At fifteen Walter Maxwell went out upon the world. A year after, he was the youngest gentleman private in the French king’s Archer-guard. Many a dame in Paris would turn round to look again on the blooming youthful face—almost a child’s still—so pleasing in its contrast with that manly form, clad in the showy armour of the guard. The Duchess of Valentinois herself had desired to have the young boy-archer presented to her; and it is to be presumed that Diane de Poitiers, a lady of mature experience, was no mean judge of masculine attractions. A word from the woman he so adored was sufficient to interest Henry II. in the Scottish recruit, and Walter Maxwell was more than once selected for duties demanding discretion as well as fidelity and courage. All these qualities were, indeed, in constant request at such a court as that of the French king. At a more advanced age, the young soldier had also distinguished himself in the disastrous affairs of St Quentin and Gravelines, where the French suffered serious defeats; and it was but the consistency with which he remained steadfast to the Protestant religion that stood in the way of his rapid promotion. He was a favourite, too, with his comrades for his courage and soldier-like bearing beyond his years, as well as for the indefinable attraction of those buoyant spirits which, like the bloom of youth on the cheek, seldom outlast maturity.
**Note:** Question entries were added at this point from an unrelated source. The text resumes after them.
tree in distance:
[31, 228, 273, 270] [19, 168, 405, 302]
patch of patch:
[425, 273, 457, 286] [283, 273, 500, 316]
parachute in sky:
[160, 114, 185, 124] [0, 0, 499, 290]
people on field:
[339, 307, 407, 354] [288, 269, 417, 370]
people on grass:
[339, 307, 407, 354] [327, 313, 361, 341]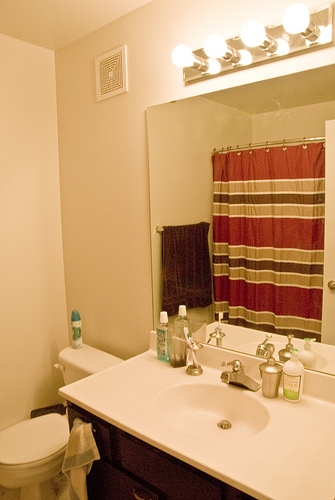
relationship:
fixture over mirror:
[163, 9, 321, 82] [145, 107, 324, 365]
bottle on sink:
[282, 348, 304, 403] [152, 357, 274, 445]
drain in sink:
[217, 418, 232, 429] [170, 382, 264, 449]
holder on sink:
[186, 341, 203, 376] [130, 358, 287, 468]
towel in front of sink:
[61, 417, 100, 498] [182, 357, 305, 474]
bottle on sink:
[153, 310, 176, 363] [152, 357, 274, 445]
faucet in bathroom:
[220, 359, 261, 391] [17, 60, 319, 491]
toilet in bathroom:
[1, 329, 123, 497] [0, 0, 334, 498]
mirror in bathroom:
[143, 60, 333, 377] [0, 0, 334, 498]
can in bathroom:
[69, 308, 82, 348] [0, 0, 334, 498]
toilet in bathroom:
[1, 342, 136, 497] [0, 0, 334, 498]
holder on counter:
[186, 341, 203, 376] [50, 311, 333, 497]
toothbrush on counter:
[179, 326, 200, 369] [50, 311, 333, 497]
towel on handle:
[63, 417, 94, 498] [88, 422, 101, 437]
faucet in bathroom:
[217, 359, 261, 391] [0, 0, 334, 498]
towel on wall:
[158, 207, 219, 320] [148, 108, 218, 330]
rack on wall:
[159, 227, 166, 234] [148, 108, 218, 330]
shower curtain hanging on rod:
[209, 141, 324, 344] [213, 135, 322, 150]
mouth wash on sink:
[155, 309, 171, 363] [154, 380, 270, 453]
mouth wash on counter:
[155, 309, 171, 363] [58, 347, 334, 498]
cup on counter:
[162, 323, 191, 367] [55, 328, 334, 498]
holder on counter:
[184, 341, 203, 375] [55, 328, 334, 498]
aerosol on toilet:
[69, 308, 83, 349] [1, 329, 123, 497]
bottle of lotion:
[281, 349, 304, 399] [286, 372, 301, 391]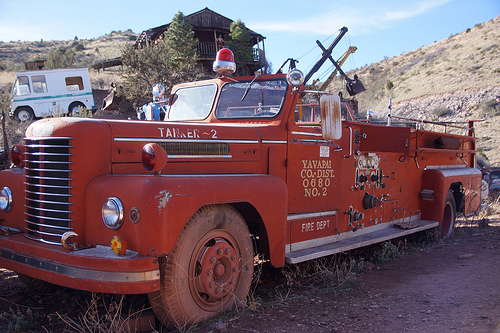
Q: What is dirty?
A: Tire.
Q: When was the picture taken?
A: Daytime.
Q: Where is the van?
A: To the left of the fire truck.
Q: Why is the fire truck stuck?
A: Mud.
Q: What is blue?
A: Sky.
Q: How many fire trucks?
A: One.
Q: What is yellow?
A: Words.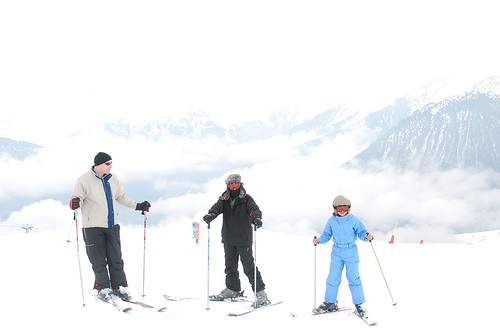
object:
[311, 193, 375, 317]
kid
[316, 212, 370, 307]
outfit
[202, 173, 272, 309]
skier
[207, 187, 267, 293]
outfit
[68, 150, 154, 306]
man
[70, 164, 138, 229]
coat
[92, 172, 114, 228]
shirt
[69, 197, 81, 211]
glove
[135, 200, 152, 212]
glove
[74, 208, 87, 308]
pole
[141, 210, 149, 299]
pole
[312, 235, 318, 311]
pole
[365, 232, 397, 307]
pole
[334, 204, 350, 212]
goggles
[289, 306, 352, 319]
skis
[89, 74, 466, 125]
snow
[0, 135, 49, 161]
mountains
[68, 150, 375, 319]
group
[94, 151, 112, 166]
hat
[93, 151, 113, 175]
head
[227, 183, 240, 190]
goggles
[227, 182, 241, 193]
face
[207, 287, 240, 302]
boots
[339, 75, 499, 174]
mountain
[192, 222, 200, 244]
flag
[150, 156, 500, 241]
cloud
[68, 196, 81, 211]
hand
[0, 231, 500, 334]
snow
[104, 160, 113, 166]
sunglasses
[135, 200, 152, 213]
hand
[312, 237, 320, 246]
hand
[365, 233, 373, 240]
hand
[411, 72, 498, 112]
snow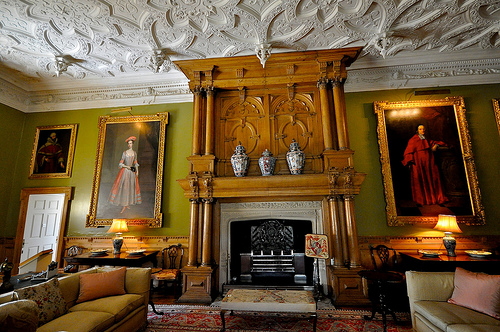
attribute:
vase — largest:
[287, 138, 305, 176]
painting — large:
[86, 109, 170, 230]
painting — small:
[27, 120, 79, 178]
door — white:
[20, 191, 65, 266]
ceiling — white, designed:
[2, 0, 499, 86]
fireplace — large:
[219, 202, 318, 291]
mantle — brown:
[177, 173, 367, 196]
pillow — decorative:
[77, 266, 128, 302]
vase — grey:
[259, 147, 276, 178]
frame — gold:
[154, 113, 169, 229]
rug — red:
[136, 303, 415, 331]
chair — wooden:
[150, 245, 186, 300]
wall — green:
[341, 91, 386, 236]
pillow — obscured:
[0, 301, 42, 331]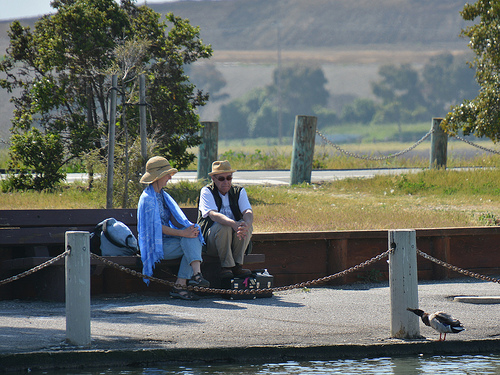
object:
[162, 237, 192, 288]
legs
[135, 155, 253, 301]
couple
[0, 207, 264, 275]
bench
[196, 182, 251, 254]
vest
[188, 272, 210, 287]
shoes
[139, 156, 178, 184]
hat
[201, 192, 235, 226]
arm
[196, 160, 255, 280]
man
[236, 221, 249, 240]
hands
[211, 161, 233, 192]
head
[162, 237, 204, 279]
brown pants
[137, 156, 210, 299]
woman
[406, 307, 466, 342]
bird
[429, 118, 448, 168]
pole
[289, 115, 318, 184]
pole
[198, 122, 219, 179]
pole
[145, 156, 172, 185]
head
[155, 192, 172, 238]
shirt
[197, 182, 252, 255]
shirt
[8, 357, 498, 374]
water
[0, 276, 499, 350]
path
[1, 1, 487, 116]
mountain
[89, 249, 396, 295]
metal fence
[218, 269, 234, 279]
feet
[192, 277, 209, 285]
foot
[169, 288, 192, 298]
foot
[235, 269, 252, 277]
foot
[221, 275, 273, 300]
case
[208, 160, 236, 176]
hat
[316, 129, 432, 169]
fence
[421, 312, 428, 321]
neck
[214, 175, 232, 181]
glasses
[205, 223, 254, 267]
pants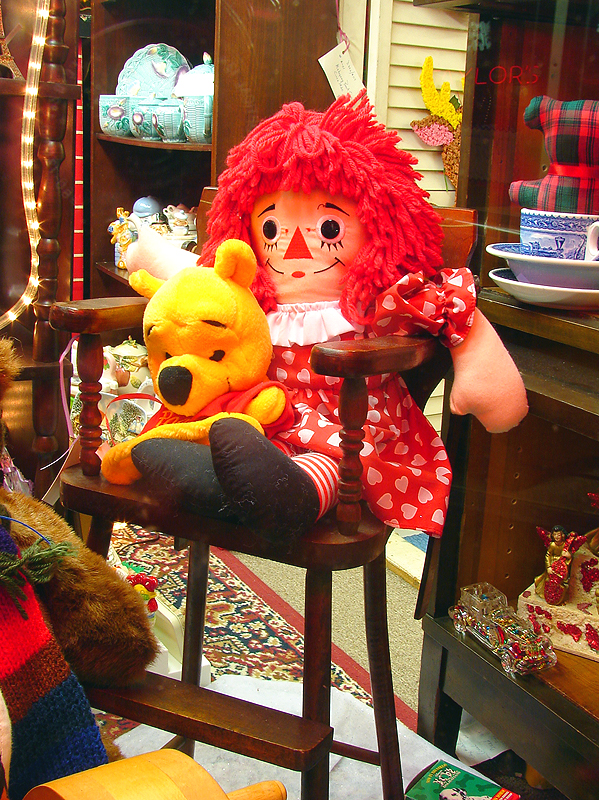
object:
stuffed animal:
[100, 238, 294, 485]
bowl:
[484, 239, 598, 292]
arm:
[50, 297, 150, 334]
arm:
[310, 336, 439, 379]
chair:
[47, 186, 479, 796]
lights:
[0, 0, 50, 331]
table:
[415, 284, 597, 798]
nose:
[158, 366, 193, 407]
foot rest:
[86, 668, 334, 771]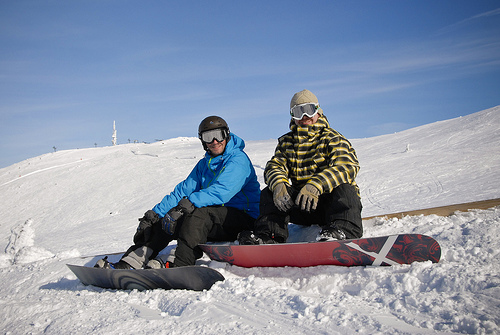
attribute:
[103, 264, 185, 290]
board — black, gray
During the reign of Henry II., that chivalrous monarch, notwithstanding his severity to the Protestants, and the prevalence of their religion amongst his Scottish Archers, placed the most implicit confidence in his body-guard, riveting their unshaken loyalty with many favours and immunities, till they walked the streets of the capital objects of admiration and envy to the very grandees themselves. Perhaps the warlike Henry was of opinion that a soldier’s religion need not interfere with his obedience; and, indeed, too many of the Archers might have made the same answer, that some two centuries and a half later the old grenadier of the Empire gave on a question of doctrine to the Pope,—‘Et de quelle religion es tu, mon fils?’ asked his Holiness of the grim sentry who kept the door that led into the awful presence of Napoleon I. ‘Je suis de la religion de la Vieille Garde,’ replied the veteran, with an astounding clatter of his musket, as he ‘carried arms’ to the Pontiff. We take leave to doubt if the Protestantism of the Scotch Guard often stood in the way of Henry’s commands to his favourites.